Aashish Mohan Gupta v. Hind Inn and Hotels Ltd. & Anr.

Aashish Mohan Gupta v. Hind Inn and Hotels Ltd. & Anr.
06 November 2020

Aashish Mohan Gupta v. Hind Inn and Hotels Ltd. & Anr.

The Operational Creditorwas awarded work on 19th November 2011 by the Corporate Debtor for civil work of construction. The Corporate Debtor, in terms of Work Order, five percent of the amount of every Running Bill was retained as Retention Money which was to be released after completion of Defects Liability Period of one year from the date of award of Completion Certificate and issue of Defect Liability Certificate to be issued by the Corporate Debtor to the Operational Creditor. The claim of the Operational Creditor herein is that the Corporate Debtor retained the Retention Money and had not paid the same even after the Defects Liability Period i.e., a one-year period commenced from 31st March 2014 till 1st April 2015. Failure to pay the said amount, Operational Creditor issued a Demand Notice dated 1st March 2018 to the Corporate Debtor demanding Rs. 24,75,085/- along with eighteen percent interest per annum. The stand of the Operational Creditor is that the Corporate Debtor has not raised any dispute in the reply.

The Corporate Debtor took a stand that the Demand Notice and bill is barred by principles of delay and latches and stated that the claim is stale beyond limitation as per the Limitation Act. Failure in paying the amounts, even after issuance of Demand Notice, the Operational Creditor filed Application before the Adjudicating Authority claiming a sum of Rs. 24,74,085/-. In Part-4, it is stated that the right to recover Retention Money first accrued to the Operational Creditor on 1st April.2015. The Adjudicating Authority has considered all aspects in the Application admitted the Application and initiated CORPORATE INSOLVENCY RESOLUTION PROCESS (CIRP) including the declaration of Moratorium.

Issues

The issues in the present case are the following as under :

  1. That the Retention Money does not fall within the definition of Operational Debt as defined in Section 5(21) of Insolvency and Bankruptcy Code, 2016 (IBC)
  2. The Operational Creditor does not fall within the definition of Operation Creditor as defined in Section 5(2) of Insolvency and Bankruptcy Code, 2016 (IBC).
  3. The default accrued on 1st April 2013 whereas the Application was filed before the Adjudicating Authority i.e., beyond three years and hence the claim is time-barred.
Judgment

National Company Law Appellate Tribunal (NCLAT) held The Operational Creditor had awarded the work and the retention money cannot be treated as separate money. The retention money is a part of the main bill which was retained by the Corporate Debtor in accordance with the terms of the Work Order and the same shall be released after completion of the work and issuance of the Completion Certificate. Further, the Defect Liability Period completed on 1st April 2015, and thereafter the Operational Creditor had requested the Corporate Debtor to release money. We are of the view that it is not barred by limitation. Learned Adjudicating Authority rightly observed and held that the debt fell due from 27th July 2015 when the mail was sent by Ginjar Hotel of the Corporate Debtor stating that the Operational Creditor had attended to all the concerns and rectified the same.

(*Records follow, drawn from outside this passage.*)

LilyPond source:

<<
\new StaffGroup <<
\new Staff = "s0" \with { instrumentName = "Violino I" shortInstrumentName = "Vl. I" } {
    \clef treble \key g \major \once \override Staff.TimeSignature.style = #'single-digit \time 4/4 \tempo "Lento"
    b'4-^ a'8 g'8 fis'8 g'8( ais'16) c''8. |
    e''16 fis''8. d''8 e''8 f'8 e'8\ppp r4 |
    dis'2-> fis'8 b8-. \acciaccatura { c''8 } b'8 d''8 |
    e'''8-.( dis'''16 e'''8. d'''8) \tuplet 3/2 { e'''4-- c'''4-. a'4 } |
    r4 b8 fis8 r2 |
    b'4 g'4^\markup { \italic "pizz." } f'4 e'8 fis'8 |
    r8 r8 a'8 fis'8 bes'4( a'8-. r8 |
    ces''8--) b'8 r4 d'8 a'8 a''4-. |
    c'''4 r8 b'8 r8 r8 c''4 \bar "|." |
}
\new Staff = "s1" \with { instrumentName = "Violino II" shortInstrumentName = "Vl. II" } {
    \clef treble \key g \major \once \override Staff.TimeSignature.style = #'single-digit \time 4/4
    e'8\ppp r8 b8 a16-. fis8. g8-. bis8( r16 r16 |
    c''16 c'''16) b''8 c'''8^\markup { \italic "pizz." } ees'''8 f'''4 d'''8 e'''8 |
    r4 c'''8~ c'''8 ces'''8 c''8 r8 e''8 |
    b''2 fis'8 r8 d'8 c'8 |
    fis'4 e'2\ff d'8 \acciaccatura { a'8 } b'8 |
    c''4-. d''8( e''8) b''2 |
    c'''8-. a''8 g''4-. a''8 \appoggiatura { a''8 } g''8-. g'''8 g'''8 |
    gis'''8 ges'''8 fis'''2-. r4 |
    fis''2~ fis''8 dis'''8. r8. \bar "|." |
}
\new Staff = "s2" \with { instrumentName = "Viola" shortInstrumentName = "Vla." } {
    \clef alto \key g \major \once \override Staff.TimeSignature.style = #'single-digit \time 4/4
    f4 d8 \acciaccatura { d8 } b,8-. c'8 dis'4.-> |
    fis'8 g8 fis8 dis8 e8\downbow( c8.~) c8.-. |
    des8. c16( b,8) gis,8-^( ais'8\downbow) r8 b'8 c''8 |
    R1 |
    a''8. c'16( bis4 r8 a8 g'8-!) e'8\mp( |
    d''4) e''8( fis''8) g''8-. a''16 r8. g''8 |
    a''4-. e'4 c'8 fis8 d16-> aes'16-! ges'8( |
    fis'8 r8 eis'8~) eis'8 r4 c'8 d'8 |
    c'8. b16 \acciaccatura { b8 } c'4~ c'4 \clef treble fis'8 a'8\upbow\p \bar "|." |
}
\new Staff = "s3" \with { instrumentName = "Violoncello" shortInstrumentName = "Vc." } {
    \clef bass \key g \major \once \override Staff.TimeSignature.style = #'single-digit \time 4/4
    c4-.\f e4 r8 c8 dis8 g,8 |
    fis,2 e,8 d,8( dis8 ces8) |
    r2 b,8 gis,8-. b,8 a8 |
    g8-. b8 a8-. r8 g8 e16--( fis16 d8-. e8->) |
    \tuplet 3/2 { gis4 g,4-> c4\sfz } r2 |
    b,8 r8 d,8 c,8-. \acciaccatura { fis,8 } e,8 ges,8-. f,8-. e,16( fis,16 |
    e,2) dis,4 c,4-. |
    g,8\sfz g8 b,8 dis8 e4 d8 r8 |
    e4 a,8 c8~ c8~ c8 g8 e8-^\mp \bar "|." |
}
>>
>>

The other submission of the learned Counsel for the Appellant that debt does not fall within the definition of Section 5(21) of Insolvency and Bankruptcy Code, 2016 (IBC)IBC is concerned, the Operational Creditor had rendered services and there is no dispute regarding the said services and we cannot accept that the said claims will not fall under the definition of Operational Debt. For the Beneficial reference Section 5(21) of Insolvency and Bankruptcy Code, 2016 (IBC) is reproduced. We are of the view that the Corporate Debtor is due and payable retention money which is part of the main Bill thereby the Operational Creditor is well within the definition of Section 5(20) Insolvency and Bankruptcy Code, 2016 (IBC).